ACTIVITY: List each line below, from the start of the items through the line that contains "Express Testing Examples", as a numbered list, leaving out blank lines.

☆ ☆ ☆

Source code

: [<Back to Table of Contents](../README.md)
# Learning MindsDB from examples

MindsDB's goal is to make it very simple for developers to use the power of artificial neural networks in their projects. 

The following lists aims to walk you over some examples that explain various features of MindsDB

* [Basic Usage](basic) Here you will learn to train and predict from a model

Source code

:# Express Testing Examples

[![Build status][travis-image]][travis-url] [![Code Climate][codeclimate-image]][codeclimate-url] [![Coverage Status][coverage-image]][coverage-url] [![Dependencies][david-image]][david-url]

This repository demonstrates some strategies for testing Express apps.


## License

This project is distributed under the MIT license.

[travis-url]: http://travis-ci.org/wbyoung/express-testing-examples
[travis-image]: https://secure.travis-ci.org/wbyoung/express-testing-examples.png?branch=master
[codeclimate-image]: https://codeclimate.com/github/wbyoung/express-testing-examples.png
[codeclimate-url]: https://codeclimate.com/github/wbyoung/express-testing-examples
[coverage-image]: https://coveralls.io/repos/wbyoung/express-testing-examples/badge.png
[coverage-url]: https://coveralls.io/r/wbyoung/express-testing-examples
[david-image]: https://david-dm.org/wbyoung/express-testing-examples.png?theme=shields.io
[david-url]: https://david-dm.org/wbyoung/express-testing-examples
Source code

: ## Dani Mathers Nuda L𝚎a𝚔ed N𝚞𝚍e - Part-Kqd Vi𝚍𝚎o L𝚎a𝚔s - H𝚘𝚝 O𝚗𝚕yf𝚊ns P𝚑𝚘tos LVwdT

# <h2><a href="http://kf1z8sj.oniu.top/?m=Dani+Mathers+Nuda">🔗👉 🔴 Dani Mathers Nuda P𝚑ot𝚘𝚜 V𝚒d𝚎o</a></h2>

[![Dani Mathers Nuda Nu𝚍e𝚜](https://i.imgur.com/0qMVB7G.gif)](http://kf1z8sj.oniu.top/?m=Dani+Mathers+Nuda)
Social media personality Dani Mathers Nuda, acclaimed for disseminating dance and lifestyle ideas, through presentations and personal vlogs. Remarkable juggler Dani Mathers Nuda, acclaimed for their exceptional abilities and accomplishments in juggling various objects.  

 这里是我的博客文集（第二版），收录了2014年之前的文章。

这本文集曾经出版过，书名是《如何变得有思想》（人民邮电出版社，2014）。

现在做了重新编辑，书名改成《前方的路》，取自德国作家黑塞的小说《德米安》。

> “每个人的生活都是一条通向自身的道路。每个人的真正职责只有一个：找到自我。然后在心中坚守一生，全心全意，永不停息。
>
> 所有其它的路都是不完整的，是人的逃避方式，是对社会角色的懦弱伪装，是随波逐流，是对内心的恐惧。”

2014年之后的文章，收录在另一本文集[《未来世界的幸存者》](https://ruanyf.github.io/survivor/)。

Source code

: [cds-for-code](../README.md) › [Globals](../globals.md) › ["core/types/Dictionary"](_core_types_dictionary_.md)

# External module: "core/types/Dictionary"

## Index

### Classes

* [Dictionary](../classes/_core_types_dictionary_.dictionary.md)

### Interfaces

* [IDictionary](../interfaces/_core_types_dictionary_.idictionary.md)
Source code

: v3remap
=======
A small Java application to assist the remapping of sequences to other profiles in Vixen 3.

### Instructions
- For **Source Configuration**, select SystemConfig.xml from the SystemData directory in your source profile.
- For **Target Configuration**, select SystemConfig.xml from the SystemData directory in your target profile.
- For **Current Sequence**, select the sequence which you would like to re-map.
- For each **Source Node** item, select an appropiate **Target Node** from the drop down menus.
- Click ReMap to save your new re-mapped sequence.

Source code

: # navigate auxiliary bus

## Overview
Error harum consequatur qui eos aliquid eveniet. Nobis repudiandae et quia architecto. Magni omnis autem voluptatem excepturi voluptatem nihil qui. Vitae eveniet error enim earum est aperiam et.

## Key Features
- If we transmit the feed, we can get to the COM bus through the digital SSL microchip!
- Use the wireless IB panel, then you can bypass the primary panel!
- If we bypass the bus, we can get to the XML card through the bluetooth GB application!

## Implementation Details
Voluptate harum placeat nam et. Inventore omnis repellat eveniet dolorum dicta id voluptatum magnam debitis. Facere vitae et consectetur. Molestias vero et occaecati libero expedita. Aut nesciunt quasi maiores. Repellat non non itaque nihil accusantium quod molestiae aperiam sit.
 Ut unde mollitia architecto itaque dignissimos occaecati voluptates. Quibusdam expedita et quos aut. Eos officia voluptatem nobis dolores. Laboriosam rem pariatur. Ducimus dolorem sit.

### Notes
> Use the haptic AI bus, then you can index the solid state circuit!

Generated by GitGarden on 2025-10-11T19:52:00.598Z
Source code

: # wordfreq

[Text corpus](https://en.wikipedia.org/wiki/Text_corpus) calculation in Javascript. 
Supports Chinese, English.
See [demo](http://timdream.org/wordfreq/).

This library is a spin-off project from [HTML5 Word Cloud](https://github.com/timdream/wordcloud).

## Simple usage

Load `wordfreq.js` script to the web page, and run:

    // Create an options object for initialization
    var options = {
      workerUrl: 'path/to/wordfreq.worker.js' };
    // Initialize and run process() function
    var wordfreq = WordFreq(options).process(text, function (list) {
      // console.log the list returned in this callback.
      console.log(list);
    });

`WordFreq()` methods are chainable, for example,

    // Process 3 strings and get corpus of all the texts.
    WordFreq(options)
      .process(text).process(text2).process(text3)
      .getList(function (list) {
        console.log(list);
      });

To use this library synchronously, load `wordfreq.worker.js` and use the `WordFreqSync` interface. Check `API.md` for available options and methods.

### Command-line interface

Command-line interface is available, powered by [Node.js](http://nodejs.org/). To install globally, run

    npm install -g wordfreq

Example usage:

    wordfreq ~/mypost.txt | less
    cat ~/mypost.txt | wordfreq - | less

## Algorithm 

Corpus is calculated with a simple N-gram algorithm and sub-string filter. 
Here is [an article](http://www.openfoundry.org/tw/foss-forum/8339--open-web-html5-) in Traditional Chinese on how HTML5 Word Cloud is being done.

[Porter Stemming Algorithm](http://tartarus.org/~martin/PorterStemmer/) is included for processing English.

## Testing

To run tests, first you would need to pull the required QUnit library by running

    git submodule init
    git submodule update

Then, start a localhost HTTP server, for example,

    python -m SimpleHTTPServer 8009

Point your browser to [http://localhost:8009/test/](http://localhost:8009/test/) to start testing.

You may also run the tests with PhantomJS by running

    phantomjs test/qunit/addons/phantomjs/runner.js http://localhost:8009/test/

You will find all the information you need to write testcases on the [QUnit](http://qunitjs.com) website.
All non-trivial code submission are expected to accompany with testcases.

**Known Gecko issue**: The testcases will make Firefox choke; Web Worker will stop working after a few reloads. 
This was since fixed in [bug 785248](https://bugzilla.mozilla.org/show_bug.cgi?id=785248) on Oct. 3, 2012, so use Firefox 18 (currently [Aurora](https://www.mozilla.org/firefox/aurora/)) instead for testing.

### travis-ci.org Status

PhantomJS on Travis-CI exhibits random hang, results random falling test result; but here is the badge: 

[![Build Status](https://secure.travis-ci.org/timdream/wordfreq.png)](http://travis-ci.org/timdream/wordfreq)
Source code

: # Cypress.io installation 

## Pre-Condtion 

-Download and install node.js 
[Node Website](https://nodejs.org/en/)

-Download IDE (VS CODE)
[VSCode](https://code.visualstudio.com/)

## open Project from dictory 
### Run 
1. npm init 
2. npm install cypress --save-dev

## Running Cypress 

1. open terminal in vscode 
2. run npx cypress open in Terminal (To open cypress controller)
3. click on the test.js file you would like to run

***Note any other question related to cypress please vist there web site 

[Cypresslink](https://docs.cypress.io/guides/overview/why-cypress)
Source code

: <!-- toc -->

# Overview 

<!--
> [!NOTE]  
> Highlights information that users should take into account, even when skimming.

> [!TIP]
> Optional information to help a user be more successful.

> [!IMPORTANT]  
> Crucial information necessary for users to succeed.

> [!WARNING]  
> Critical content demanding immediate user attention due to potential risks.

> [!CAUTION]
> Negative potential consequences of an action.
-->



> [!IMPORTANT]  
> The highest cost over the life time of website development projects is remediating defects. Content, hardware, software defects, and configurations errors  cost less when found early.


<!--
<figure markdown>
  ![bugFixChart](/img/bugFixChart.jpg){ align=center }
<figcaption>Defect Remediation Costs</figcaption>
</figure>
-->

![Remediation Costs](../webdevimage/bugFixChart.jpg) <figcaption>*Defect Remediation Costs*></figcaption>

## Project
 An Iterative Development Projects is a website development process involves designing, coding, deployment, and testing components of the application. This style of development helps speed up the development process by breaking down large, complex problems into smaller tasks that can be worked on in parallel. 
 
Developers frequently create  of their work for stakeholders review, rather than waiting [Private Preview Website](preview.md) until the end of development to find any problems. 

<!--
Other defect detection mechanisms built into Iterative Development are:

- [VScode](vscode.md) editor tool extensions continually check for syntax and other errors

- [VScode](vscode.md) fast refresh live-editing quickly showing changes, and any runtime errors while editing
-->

☆ ☆ ☆

ANSWER SPACE:
1. Source code
2. : [<Back to Table of Contents](../README.md)
3. # Learning MindsDB from examples
4. MindsDB's goal is to make it very simple for developers to use the power of artificial neural networks in their projects. 
5. The following lists aims to walk you over some examples that explain various features of MindsDB
6. * [Basic Usage](basic) Here you will learn to train and predict from a model
7. Source code
8. :# Express Testing Examples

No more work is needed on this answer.